Une prime ciblée pour lever le frein du prix
Le constat est clair : le coût d'un véhicule neuf reste le principal obstacle à l'achat. Dans un contexte où les carburants dépassent régulièrement les 2 euros le litre et où le prix des voitures augmente, de nombreux conducteurs repoussent leur décision.
Pour répondre à cette réalité, Citroën lance en avril 2026 une opération d'envergure. Le principe est simple : reprendre tout véhicule de plus de huit ans, quelle que soit sa marque, dans son réseau de 1 700 points de vente en France. En échange, l'acheteur bénéficie d'une prime pouvant atteindre 6 000 euros.
Cette initiative cible directement les automobilistes qui conservent leur voiture sur la durée, souvent faute de budget suffisant pour passer au neuf. Elle s'inscrit aussi dans un contexte où l'âge moyen du parc automobile dépasse désormais 11 ans.
Comme l'explique Édouard George, directeur de Citroën France : "Fidèle à son ADN, Citroën agit pour rendre la mobilité accessible à tous. Avec la Prime à la Reprise, nous permettons à chacun de repartir avec un véhicule neuf, plus sûr et plus respectueux de l'environnement, simplement et sans contrainte."
Des primes jusqu'à 6 000 euros sur certains les modèles
L'offre couvre une large partie de la gamme Citroën, avec des montants variables selon les modèles.
Les principales primes annoncées :
- 3 000 euros pour un C3 Aircross essence ;
- 3 500 euros pour un ë-C3 Aircross électrique ;
- 6 000 euros pour une C4 hybride ou une ë-C4 électrique ;
- 4 000 euros pour un C5 Aircross hybride ou électrique.
Ces montants viennent s'ajouter à la valeur de reprise du véhicule, déterminée selon des critères classiques comme l'état ou le kilométrage.

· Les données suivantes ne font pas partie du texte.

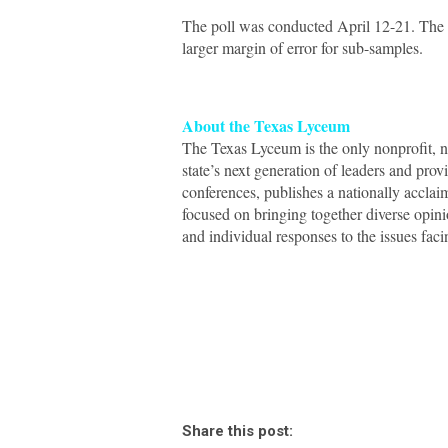
The poll was conducted April 12-21. The ov
larger margin of error for sub-samples.
About the Texas Lyceum
The Texas Lyceum is the only nonprofit, no
state’s next generation of leaders and pro
conferences, publishes a nationally acclai
focused on bringing together diverse opini
and individual responses to the issues faci
Share this post: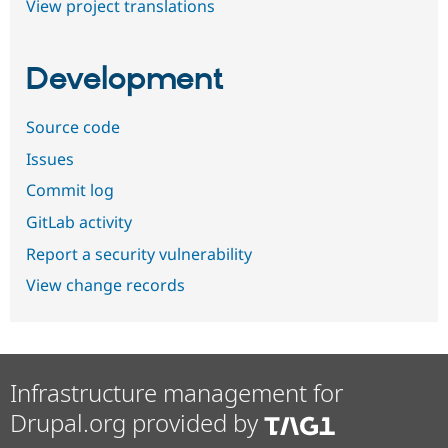
View project translations
Development
Source code
Issues
Commit log
GitLab activity
Report a security vulnerability
View change records
Infrastructure management for
Drupal.org provided by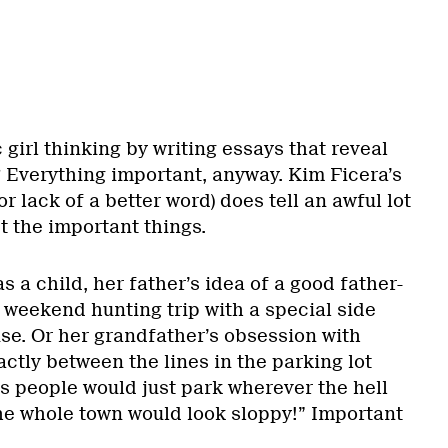
 girl thinking by writing essays that reveal
? Everything important, anyway. Kim Ficera’s
or lack of a better word) does tell an awful lot
st the important things.
 a child, her father’s idea of a good father-
 weekend hunting trip with a special side
use. Or her grandfather’s obsession with
actly between the lines in the parking lot
s people would just park wherever the hell
 the whole town would look sloppy!” Important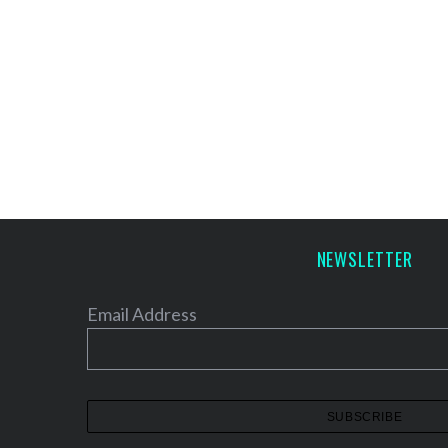
NEWSLETTER
Email Address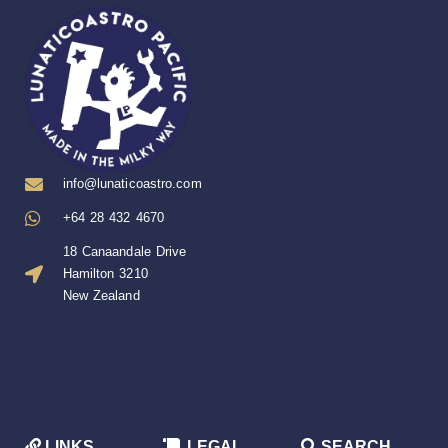
info@lunaticoastro.com
+64 28 432 4670
18 Canaandale Drive
Hamilton 3210
New Zealand
LINKS
LEGAL
SEARCH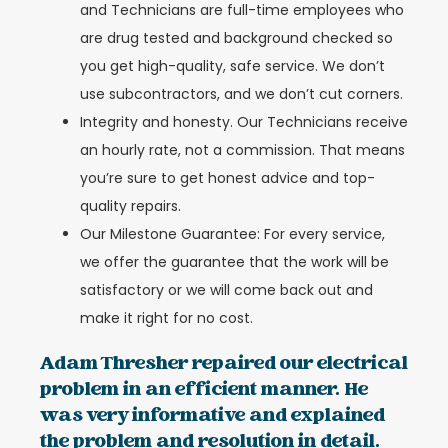
and Technicians are full-time employees who
are drug tested and background checked so
you get high-quality, safe service. We don’t
use subcontractors, and we don’t cut corners.
Integrity and honesty. Our Technicians receive
an hourly rate, not a commission. That means
you’re sure to get honest advice and top-
quality repairs.
Our Milestone Guarantee: For every service,
we offer the guarantee that the work will be
satisfactory or we will come back out and
make it right for no cost.
Adam Thresher repaired our electrical
problem in an efficient manner. He
was very informative and explained
the problem and resolution in detail.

L'objectif est double : rendre le passage au neuf plus accessible et encourager l'adoption de motorisations plus récentes. En ciblant les véhicules anciens, souvent plus polluants et moins sécurisés, Citroën cherche aussi à contribuer au renouvellement du parc.
Cette stratégie intervient dans un marché encore fragile, où les ventes de voitures neuves peinent à retrouver leur dynamisme, malgré une légère progression de la marque en début d'année.
Des mensualités attractives pour démocratiser l'électrique
Au-delà des primes, Citroën mise sur un autre levier clé : le financement. La marque met en avant des offres en location longue durée (LLD) sur 49 mois, avec des mensualités revues à la baisse grâce à la prime de reprise.
Quelques exemples illustrent cette stratégie :
- C3 essence à partir de 99 euros par mois ;
- C3 Aircross électrique dès 139 euros par mois ;
- C4 électrique à 139 euros par mois contre 219 euros en hybride ;
- C5 Aircross hybride ou électrique à partir de 349 euros par mois.
Dans certains cas, les versions électriques affichent des loyers équivalents, voire inférieurs, aux modèles thermiques. Une évolution majeure dans un marché où le prix d'achat reste le principal frein à l'électrification.
Cette politique tarifaire vise à changer la perception du coût de l'électrique. Pour les conducteurs, notamment les petits rouleurs ou ceux pouvant recharger à domicile, ces offres deviennent comparables à un budget carburant mensuel.
Derrière cette offensive commerciale, Citroën poursuit plusieurs objectifs : soutenir ses ventes, répondre aux contraintes environnementales et réduire les émissions de CO₂. Mais surtout, la marque cherche à rendre le passage au neuf plus simple et plus accessible dans un contexte où chaque euro compte pour les automobilistes.